Blocking and Movement
In theater, blocking is the process of planning the actors’ physical movements and positions. Be sure to show respect and establish trust when working with scene partners. As you prepare to block this scene, ask yourself the following questions:
- What scenic elements do you imagine are present in this scene? Shakespeare doesn’t usually require much scenery, but the previous scene requires some hiding places for Benedick. Do you imagine using some of that scenery, or would you prefer to move quickly away from the scenery and toward the audience?
- Since he is alone on stage, you might think Benedick is speaking to himself, but the most important goal for an actor in any soliloquy is to reach out to an audience and appeal to them. Comic soliloquies like this one deliberately break the fourth wall and speak directly to the audience. How can your movements and gaze best reach the audience and hold their attention?
- The speech has many pauses and shifts as Benedick works through his argument. Can you use those as opportunities to shift your attention or move toward another section of the audience?

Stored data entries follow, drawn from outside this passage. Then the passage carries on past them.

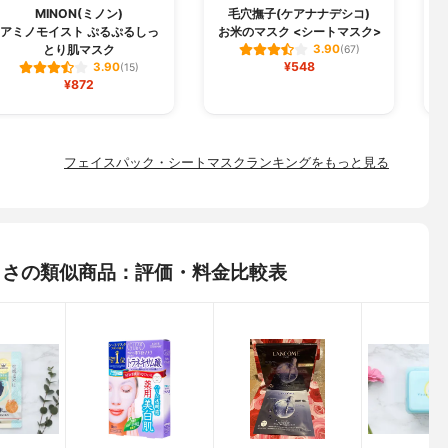
MINON(ミノン)
毛穴撫子(ケアナナデシコ)
B
アミノモイスト ぷるぷるしっ
お米のマスク <シートマスク>
とり肌マスク
3.90
(67)
¥548
3.90
(15)
¥872
フェイスパック・シートマスクランキングをもっと見る
優しさの類似商品：評価・料金比較表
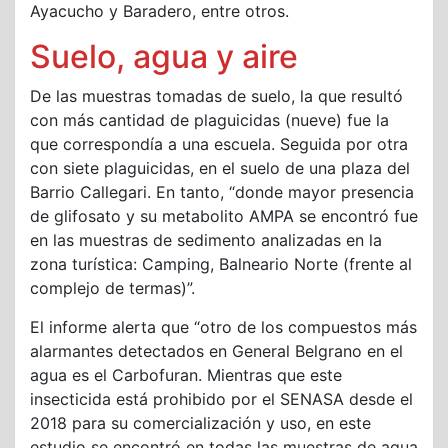
Ayacucho y Baradero, entre otros.
Suelo, agua y aire
De las muestras tomadas de suelo, la que resultó
con más cantidad de plaguicidas (nueve) fue la
que correspondía a una escuela. Seguida por otra
con siete plaguicidas, en el suelo de una plaza del
Barrio Callegari. En tanto, “donde mayor presencia
de glifosato y su metabolito AMPA se encontró fue
en las muestras de sedimento analizadas en la
zona turística: Camping, Balneario Norte (frente al
complejo de termas)”.
El informe alerta que “otro de los compuestos más
alarmantes detectados en General Belgrano en el
agua es el Carbofuran. Mientras que este
insecticida está prohibido por el SENASA desde el
2018 para su comercialización y uso, en este
estudio se encontró en todas las muestras de agua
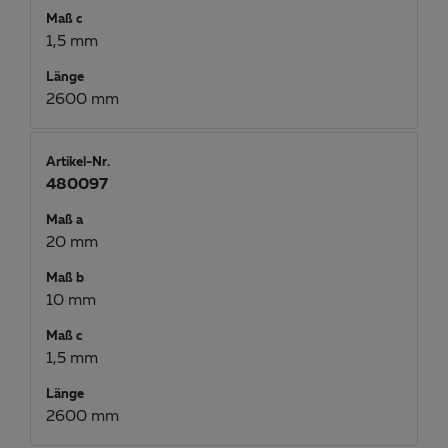
Maß c
1,5 mm
Länge
2600 mm
Artikel-Nr.
480097
Maß a
20 mm
Maß b
10 mm
Maß c
1,5 mm
Länge
2600 mm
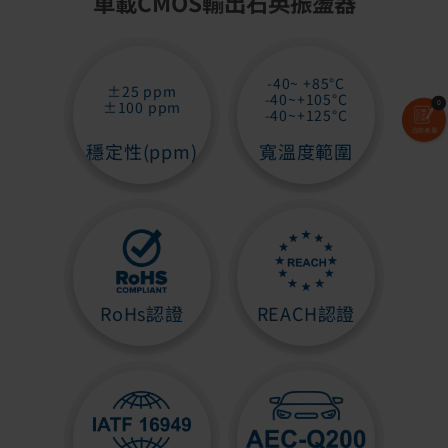
車載CMOS輸出石英振盪器
-40~ +85°C
±25 ppm
-40~+105°C
0
±100 ppm
-40~+125°C
洽詢表單
穩定性(ppm)
寬溫度範圍
RoHs認證
REACH認證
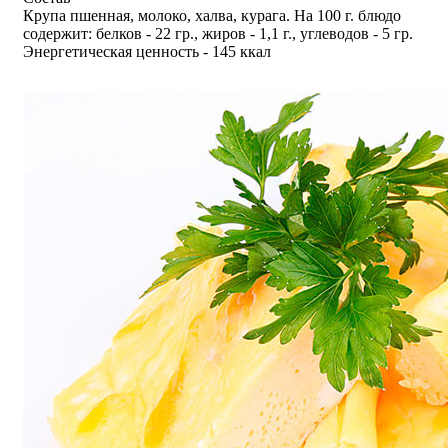
Крупа пшенная, молоко, халва, курага. На 100 г. блюдо
содержит: белков - 22 гр., жиров - 1,1 г., углеводов - 5 гр.
Энергетическая ценность - 145 ккал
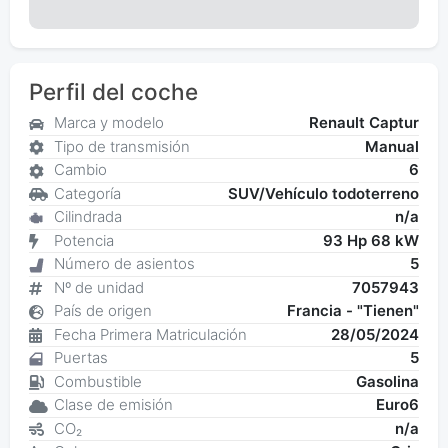
Perfil del coche
Marca y modelo
Renault Captur
Tipo de transmisión
Manual
Cambio
6
Categoría
SUV/Vehículo todoterreno
Cilindrada
n/a
Potencia
93 Hp 68 kW
Número de asientos
5
Nº de unidad
7057943
País de origen
Francia - "Tienen"
Fecha Primera Matriculación
28/05/2024
Puertas
5
Combustible
Gasolina
Clase de emisión
Euro6
CO₂
n/a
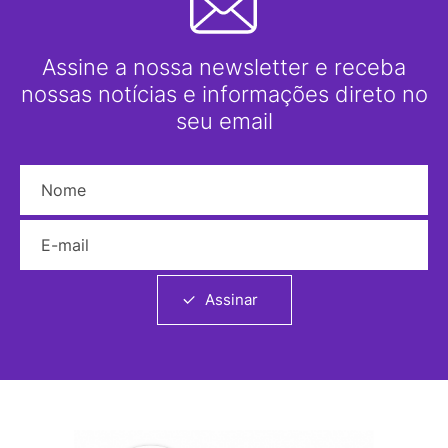
Assine a nossa newsletter e receba
nossas notícias e informações direto no
seu email
Nome
E-mail
Assinar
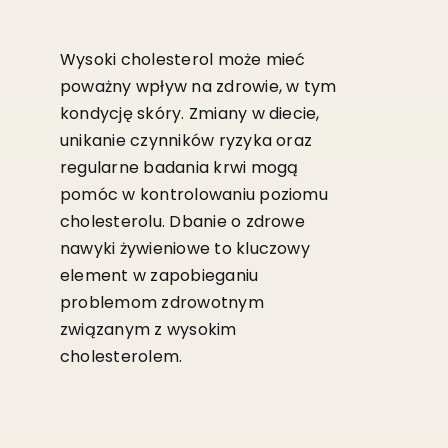
Wysoki cholesterol może mieć
poważny wpływ na zdrowie, w tym
kondycję skóry. Zmiany w diecie,
unikanie czynników ryzyka oraz
regularne badania krwi mogą
pomóc w kontrolowaniu poziomu
cholesterolu. Dbanie o zdrowe
nawyki żywieniowe to kluczowy
element w zapobieganiu
problemom zdrowotnym
związanym z wysokim
cholesterolem.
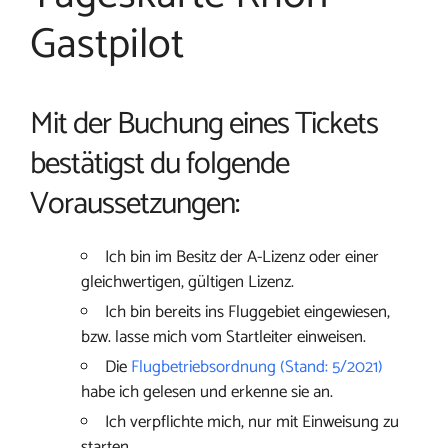
Gastpilot
Mit der Buchung eines Tickets
bestätigst du folgende
Voraussetzungen:
Ich bin im Besitz der A-Lizenz oder einer
gleichwertigen, gültigen Lizenz.
Ich bin bereits ins Fluggebiet eingewiesen,
bzw. lasse mich vom Startleiter einweisen.
Die
Flugbetriebsordnung (Stand: 5/2021)
habe ich gelesen und erkenne sie an.
Ich verpflichte mich, nur mit Einweisung zu
starten.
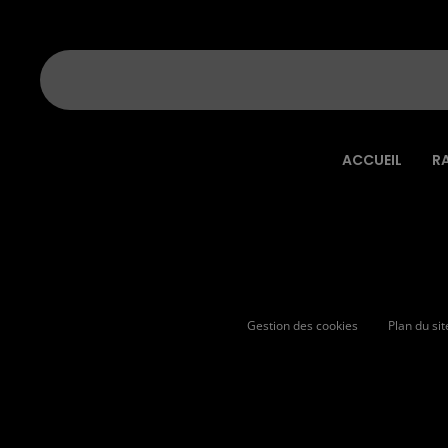
ACCUEIL
R
Gestion des cookies
Plan du sit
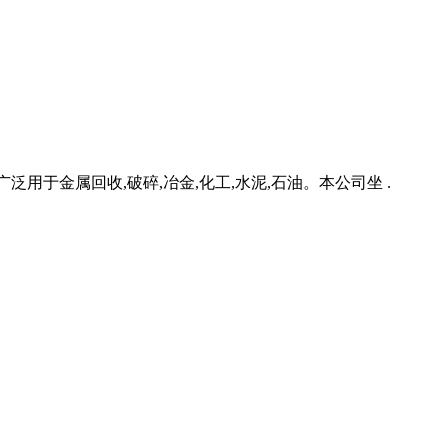
用于金属回收,破碎,冶金,化工,水泥,石油。本公司坐 .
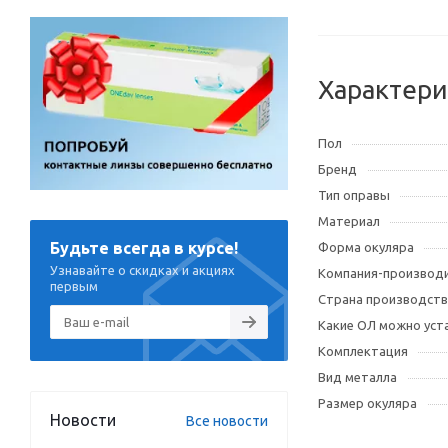
Характери
Пол
Бренд
Тип оправы
Материал
Будьте всегда в курсе!
Форма окуляра
Узнавайте о скидках и акциях
Компания-производ
первым
Страна производств
Какие ОЛ можно уст
Комплектация
Вид металла
Размер окуляра
Новости
Все новости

- This is not a soliloquy in which the speaker struggles to make up his mind. Benedick explains right away that the love he now thinks Beatrice has for him “must be requited.” Instead, the bulk of this speech is his attempt to work out a defense against the criticism he might get from friends for changing from someone who despises love and marriage to someone who seeks it. What can you do to emphasize the moments where he arrives at a particularly good turn of phrase?
- Benedick is smart and self-aware. He clearly knows that many of his arguments, such as “the world must be peopled,” are ridiculous and over the top, but the speech won’t be as funny if it looks like he is laughing at himself. Think about how you can maintain a deadpan delivery while leaning into exaggeration and logical flaws.
Meaning in Heightened Language
The first thing to do when approaching a piece of Shakespeare for performance or audition is to closely examine the text so that you have a clear understanding of it. Shakespeare wrote Much Ado About Nothing over 400 years ago, and the words Benedick uses are different from modern English. Begin by studying Act III, scene ii of SparkNotes’ No Fear Translation of Much Ado About Nothing, so you can be sure to know what each unfamiliar word or phrase means.
The language of this passage is mostly conversational, but Benedick’s method relies on two things the Elizabethans were fond of: legal defense and aphorisms. Elizabethan society was more litigious even than our own, and they loved a good legal argument. Shakespeare uses such arguments in the sonnets; here, Benedick speaks to the audience as if he is persuading a jury. As you prepare your performance, remember that everything you say should be persuasive, not philosophical or deliberative. The Elizabethans also loved nuggets of wisdom, such as proverbs, mottos, epigrams—aphorisms such as Benedick’s comment, “Happy are they that hear their detractions and can put them to mending.” People in this era admired these kinds of statements because they compressed truths into simple forms but also because they sounded good, which is what Benedick is relying on. Your performance—both your delivery and your movement—should rise to these statements and hold them up before moving on.